“13 advogados devem à caixa de previdência”

Lamento que, à luz da legislação, o meu país seja um oásis para a impunidade

29 Ago 2017 / 02:00 H.

Equacionei vários temas para o meu artigo de “opinião” de Agosto: A fatídica árvore que vitimou 13 romeiros ao cair precisamente no dia da Padroeira do Monte no Funchal,a nova guerra fria com troca de estúpidas e perigosas ameaças entre Donald Trump e Kim Jong-Un, a assembleia (des)constituinte na Venezuela ou ainda a maior onda de incêndios que, este ano, flagelou Portugal, porém optei por discorrer sobre uma notícia que mereceu destaque em vários jornais, que me deixou estupefacto e fez manchete no DN Madeira, em meados do corrente, com o título “13 advogados devem à Caixa de Previdência. E continuava relatando que a Caixa de Previdência dos Advogados e Solicitadores (CPAS) está a recorrer à justiça- quanto a mim tarde- para cobrar dívidas num valor que ascende a 351 mil euros à instituição sendo que ,só este ano, 13 advogados foram alvo de processos de execução. Acrescenta que apenas um advogado, na Madeira, acumulou dívida no valor de 106 mil euros e outro processo deu entrada no valor de 101 mil euros. Todavia a nível nacional, segundo o DN Lisboa, a dívida total ascende a 130milhões de euros com tendência a aumentar sendo um dos casos mais graves verificados em Lisboa cuja dívida totaliza 229mil euros. Isto causou-me redobrado repúdio uma vez que a notícia referia profissionais que juraram defender a lei e a justiça.
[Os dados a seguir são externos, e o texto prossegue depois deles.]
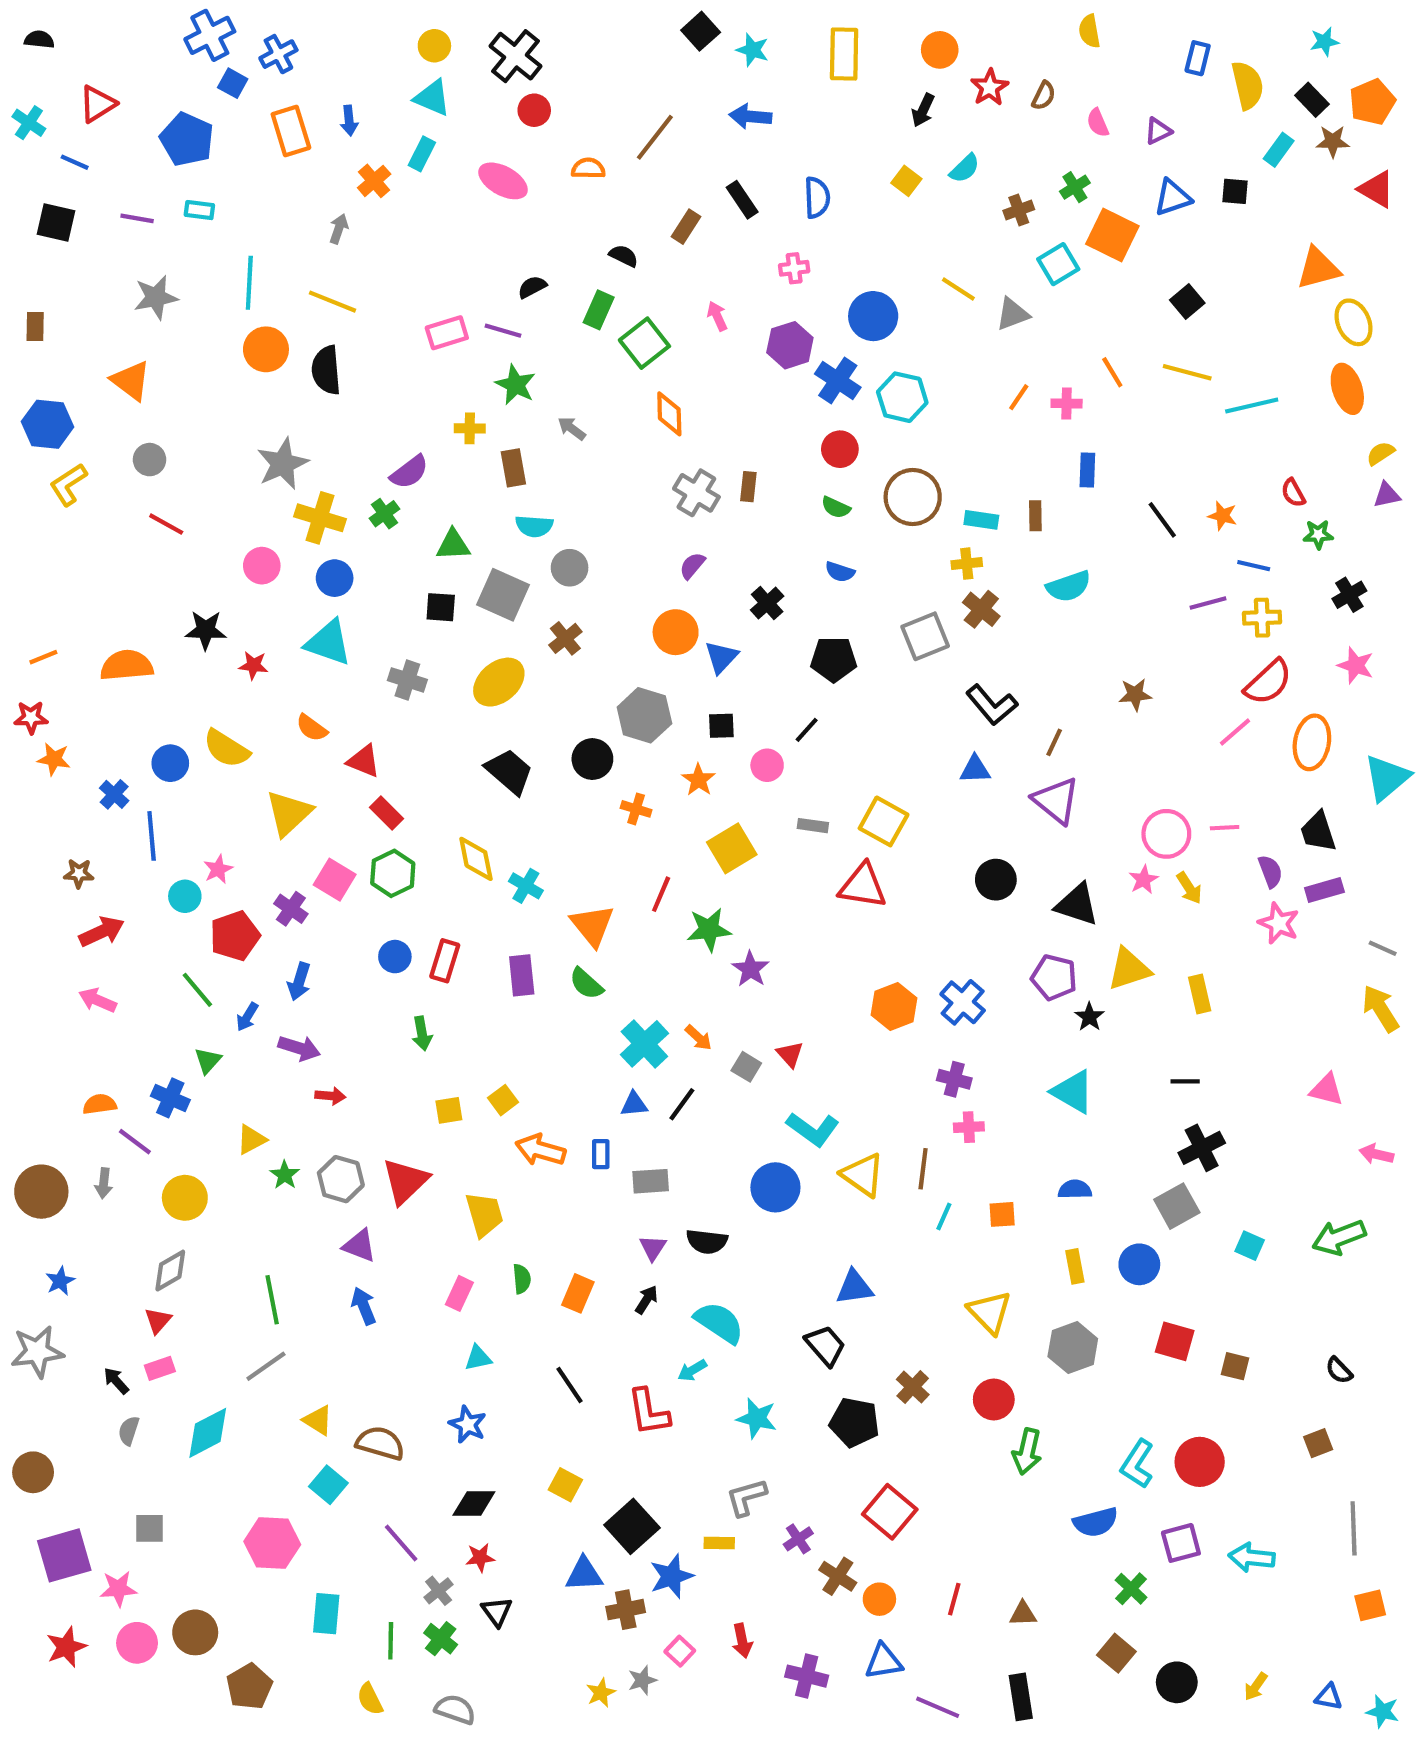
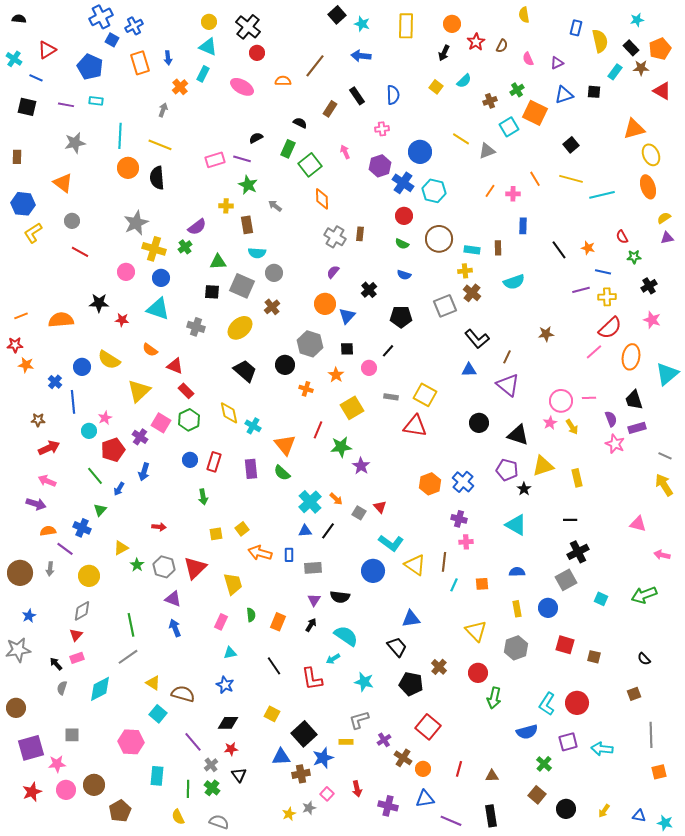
purple arrow: (299, 1048) -> (36, 504), moved

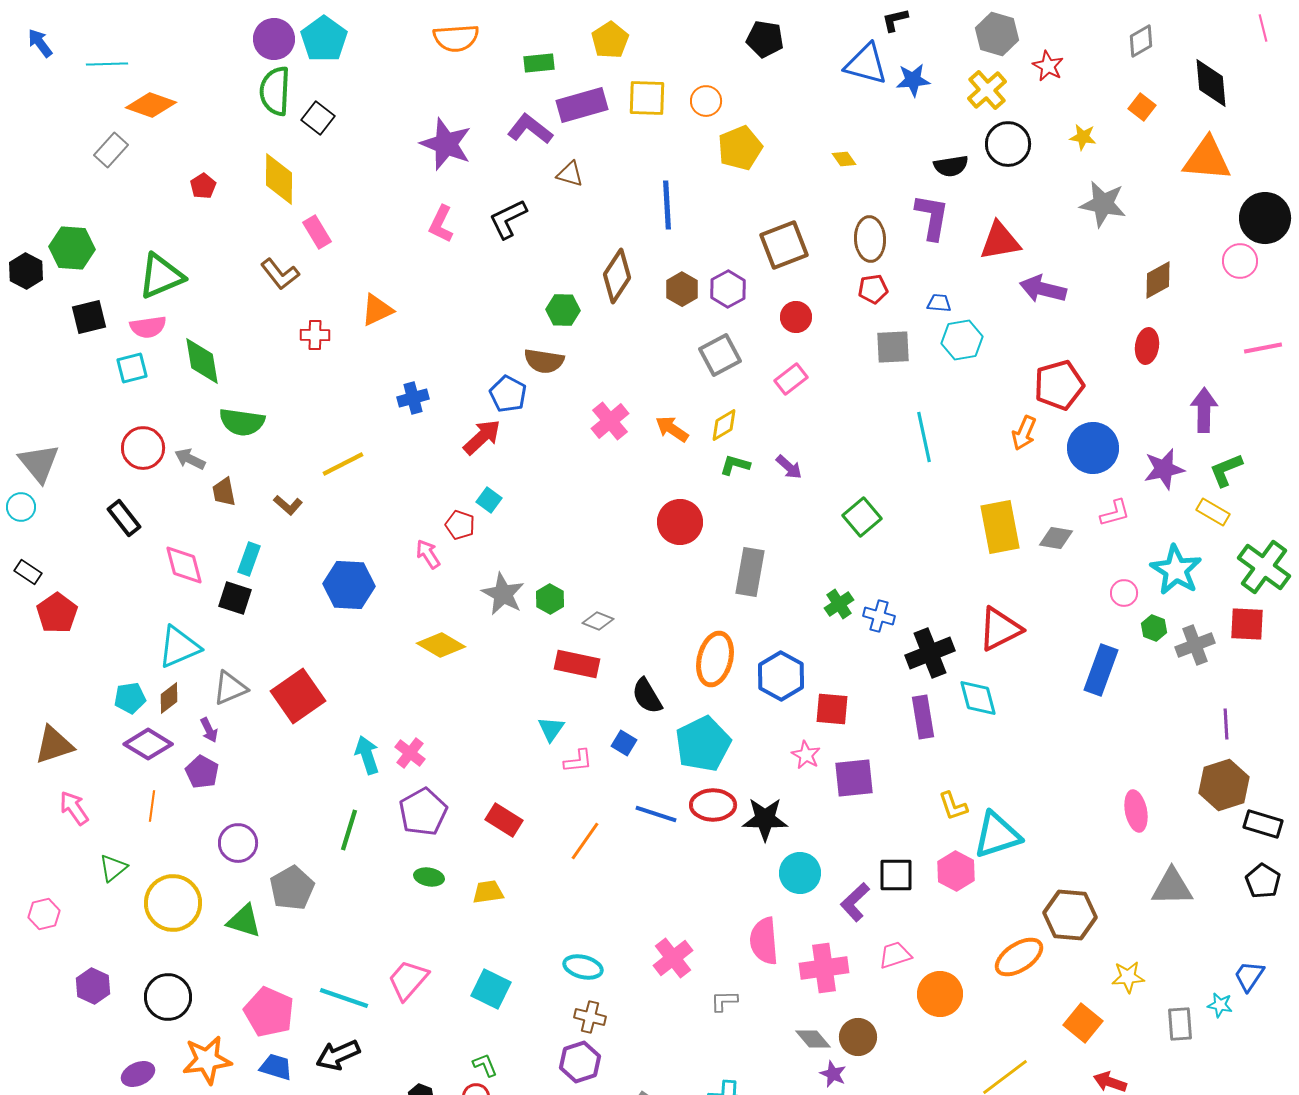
Não sendo advogado nem solicitador talvez devesse coibir-me de comentar o assunto, porém como cidadão deste pais onde abunda a fraude, a corrupção e o enriquecimento ilícito tenho direito à indignação por constatar que até mesmo aqueles que defendem causas e valores da justiça são, eles próprios, incapazes de manter-se à margem da fraude já que, pelo menos a longo prazo, prejudicarão os colegas cumpridores que, chegada a idade da reforma, de uma eventual invalidez ou de assistência médica encontrarão, provavelmente, uma instituição (CPAS) depauperada (igual S.S.) e sem recursos financeiros para cumprir os seus desígnios. Aliás, este filme não é novo e foi visto na Madeira quando um só empresário acumulou, durante vários anos, uma dívida de 16 milhões de euros à Segurança Social sem que esta conseguisse (?) detectar o infrator atempadamente. Alguém sabe quais as consequências neste e em muitos outros casos? Nunca se poderá julgar uma árvore por meia dúzia de frutos podres mas deixa sempre um alerta. Esta é uma classe que além de ser deve parecer respeitável face ao seu preponderante papel social e deve manter-se acima de qualquer suspeita porque é neles que o cidadão confia para fazer valer a justiça. Os alegados prevaricadores não só desrespeitaram o seu próprio código deontológico como servidores da justiça e do direito como ainda pretendem aproveitar-se, descaramento, de uma prerrogativa da lei que permite a prescrição da dívidas após 5 anos. Pergunta-se; quem será responsável, neste e muitos outros casos em que o nosso país é fértil, por uma dívida não detetada em tempo útil que no caso referido acumulou durante 20 anos? A quem compete castigar estes casos que embora num quadro de moldura penal, poderá não ser classificado como crime mas poderá configurar dolo uma vez que alguns estarão, eventualmente, a enganar os seus colegas em proveito próprio. O artº 2º, do regulamento da CPAS, ponto 2, é explicito quando refere que em matéria de organização e cadastro a Caixa colaborará estreitamento com a Ordem dos Advogados e a Câmara dos Solicitadores podendo, com estas instituições, estabelecer acordos de interesse comum, logo poder-se-á inferir que a Ordem e a Câmara de Solicitadores, se não tinham, deveriam ter conhecimento desta situação, que já se arrasta há vários anos, e deveriam ter agido em conformidade.

Lamento que, à luz da legislação, o meu país seja um oásis para a impunidade onde a maioria dos prevaricadores são inimputáveis.